Sometimes airplanes suggest features of personality. The massive P-47 has always looked pugnacious to me. The Me-109 looks like somebody's final project for a Masters in engineering. The Supermarine Spitfire has always suggested grace. It might have been designed by a sculptor and was arguably the most beautiful fighter of World War II. In the Battle of Britain, the Spitfire was about evenly matched with the Me-109 "Emil." To say that, is to say a lot, because while the RAF was still using biplanes until the late 1930s, the Germans were already perfecting the Luftwaffe.
The narration traces the development of the airplane, through its designer's death just before it went into production.

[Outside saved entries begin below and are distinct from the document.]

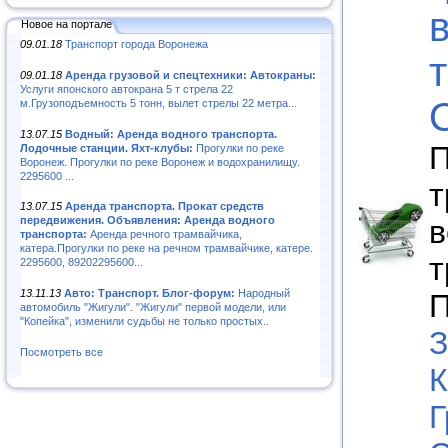
Новое на портале
09.01.18
Транспорт города Воронежа
09.01.18
Аренда грузовой и спецтехники: Автокраны:
Услуги японского автокрана 5 т стрела 22
м.Грузоподъемность 5 тонн, вылет стрелы 22 метра...
13.07.15
Водный: Аренда водного транспорта.
П
Лодочные станции. Яхт-клубы:
Прогулки по реке
Воронеж. Прогулки по реке Воронеж и водохранилищу.
2295600 ...
т
13.07.15
Аренда транспорта. Прокат средств
в
передвижения. Объявления: Аренда водного
транспорта:
Аренда речного трамвайчика,
катера.Прогулки по реке на речном трамвайчике, катере.
т
2295600, 89202295600...
13.11.13
Авто: Транспорт. Блог-форум:
Народный
П
автомобиль "Жигули". "Жигули" первой модели, или
"Копейка", изменили судьбы не только простых..
З
Посмотреть все
К
Г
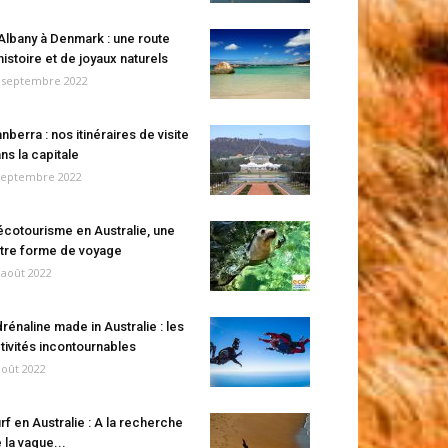
Albany à Denmark : une route
histoire et de joyaux naturels
 septembre 2022
nberra : nos itinéraires de visite
ns la capitale
septembre 2022
écotourisme en Australie, une
tre forme de voyage
 août 2022
rénaline made in Australie : les
tivités incontournables
août 2022
rf en Australie : A la recherche
 la vague...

And the narration does more than honor the airplane and its pilots. "Mitchell's 'pretty little toy' was about to teach the Germans a new game." Well, not really. Maybe the other way round. The pilots flying the 109 were highly skilled and had had combat experience, while Britain was rushing to catch up. Some in the RAF had only fired a few rounds into the ocean. And they flew in a V formation, elegant to look at but inefficient in battle. They learned from the Germans to fly in the more effective "finger four" formation.
The narration is misleading in other ways. It's true that during the Blitz, the Luftwaffe outnumbered the RAF two to one, but that count included German bombers as well as fighters. And limitations of fuel limited the 109s to about twenty minutes of flying time over England before the red light went on and they left the bombers to carry on without escort. The USAAF was to run into the same problem over Europe until the introduction of the P-51.

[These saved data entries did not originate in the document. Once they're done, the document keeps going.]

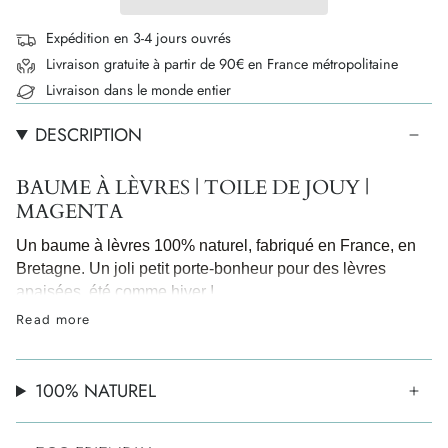
Expédition en 3-4 jours ouvrés
Livraison gratuite à partir de 90€ en France métropolitaine
Livraison dans le monde entier
DESCRIPTION
BAUME À LÈVRES | TOILE DE JOUY |
MAGENTA
Un baume à lèvres 100% naturel, fabriqué en France, en
Bretagne.
Un joli petit porte-bonheur pour des lèvres
apaisées, été comme hiver !
Formule 100% naturelle
Read more
Made in France / Bretagne
Sans parfum
100% NATUREL
Actifs soin
Pot eco-friendly en aluminium recyclable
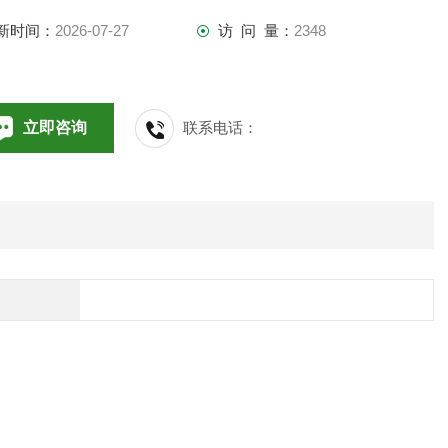
新时间：
2026-07-27
访 问 量：
2348
立即咨询
联系电话：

The glamorous Spitfire was everyone's idea of a great airplane, and boys whittle models of them out of balsa wood. At the same time, the Hurricane was cheaper to build and had gotten an earlier start. Although the Hurricane's performance was inferior to the Spitfire's, there were more of them and they brought down more bombers. To point out the limitations of a device is to take nothing away from its virtues.
The program consists mainly of newsreel and combat footage, interviews with one expert and several English pilots of the period. It's quite well done, a tribute to a splendid machine.